Wer seine Immobilie verkauft, möchte vor allem eines: den bestmöglichen Preis in einem überschaubaren Zeitrahmen erzielen. Doch lohnt es sich, sein Haus selbst zu verkaufen, oder ist ein Immobilienmakler trotz Provision die bessere Wahl?

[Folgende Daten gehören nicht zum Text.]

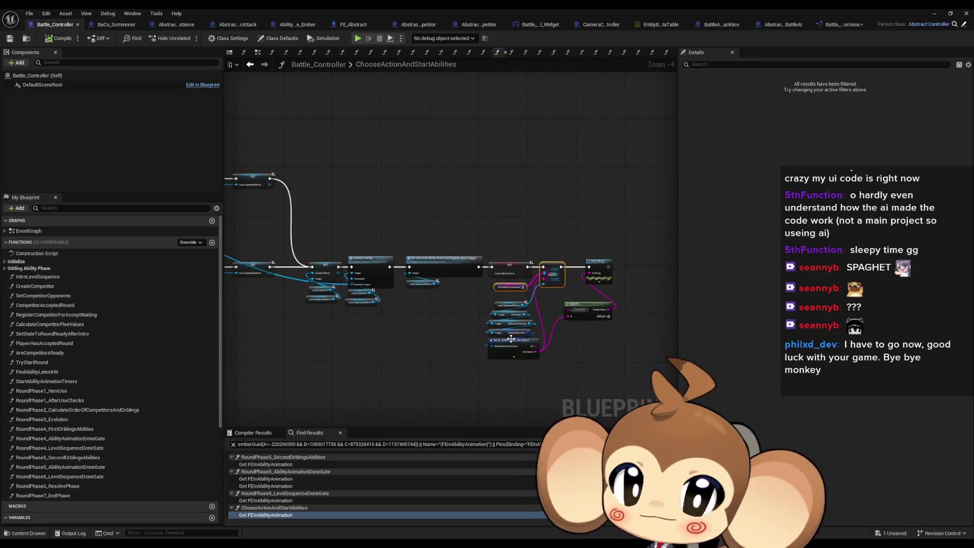
{"action": "scroll", "coordinate": [493, 307], "scroll_direction": "up", "scroll_amount": 1}
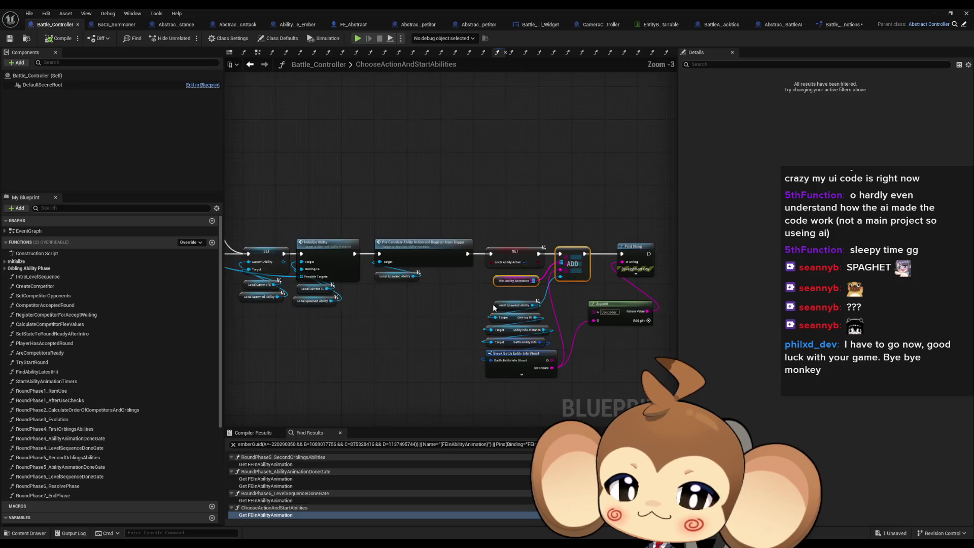
{"action": "scroll", "coordinate": [443, 307], "scroll_direction": "up", "scroll_amount": 2}
{"action": "left_click", "coordinate": [442, 306]}
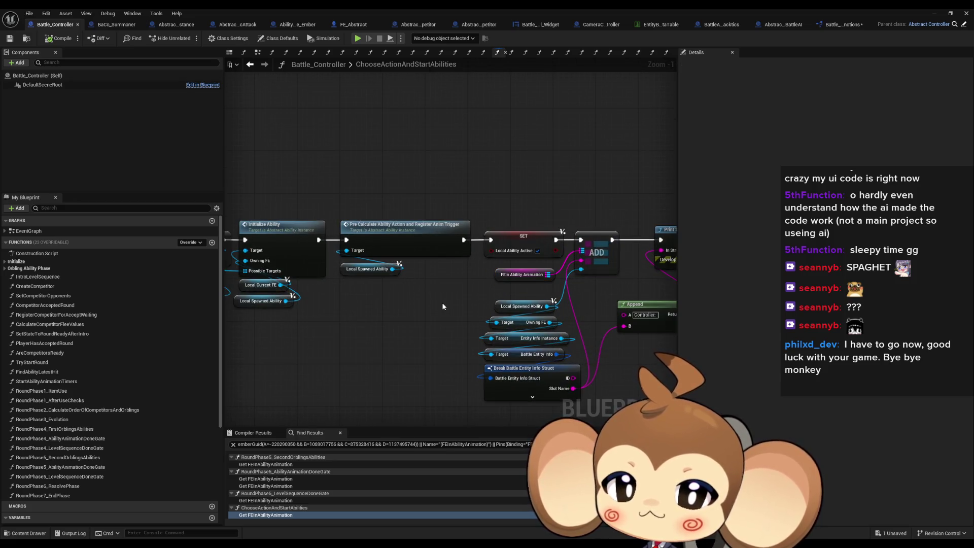
{"action": "scroll", "coordinate": [442, 306], "scroll_direction": "down", "scroll_amount": 1}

Das Wichtigste im Überblick
  • Der Hausverkauf ohne Makler spart zwar Provisionen, erfordert aber Zeit, Marktkenntnis und Verhandlungserfahrung

  • Ein Immobilienmakler erzielt im Durchschnitt höhere Verkaufspreise, trotz Kosten

  • Häufige Risiken beim Privatverkauf sind Fehlpreis, geringe Reichweite und schwache Verhandlungsposition

  • Makler übernehmen Bewertung, Vermarktung, Käuferqualifikation und Verhandlungen

  • Die richtige Wahl hängt von Zeitbudget, Erfahrung, Verkaufsdruck und Risikobereitschaft ab

Laut Eigentümerverband Winterthur1 verkaufen 88 Prozent der Hauseigentümer einen Makler für den Verkauf ihrer Immobilie, und das aus gutem Grund, wie Sie im Verkauf des Beitrags noch sehen werden.

Haus selbst verkaufen oder Makler beauftragen? Der direkte Vergleich

Ob Sie Ihr Haus selbst verkaufen oder einen Immobilienmakler beauftragen, wirkt sich auf Kosten, Verkaufspreis, Aufwand und Sicherheit des gesamten Prozesses aus. Die folgende Gegenüberstellung erklärt die wichtigsten Unterschiede anhand zentraler Kriterien und hilft Ihnen, die für Ihre Situation passende Entscheidung zu treffen.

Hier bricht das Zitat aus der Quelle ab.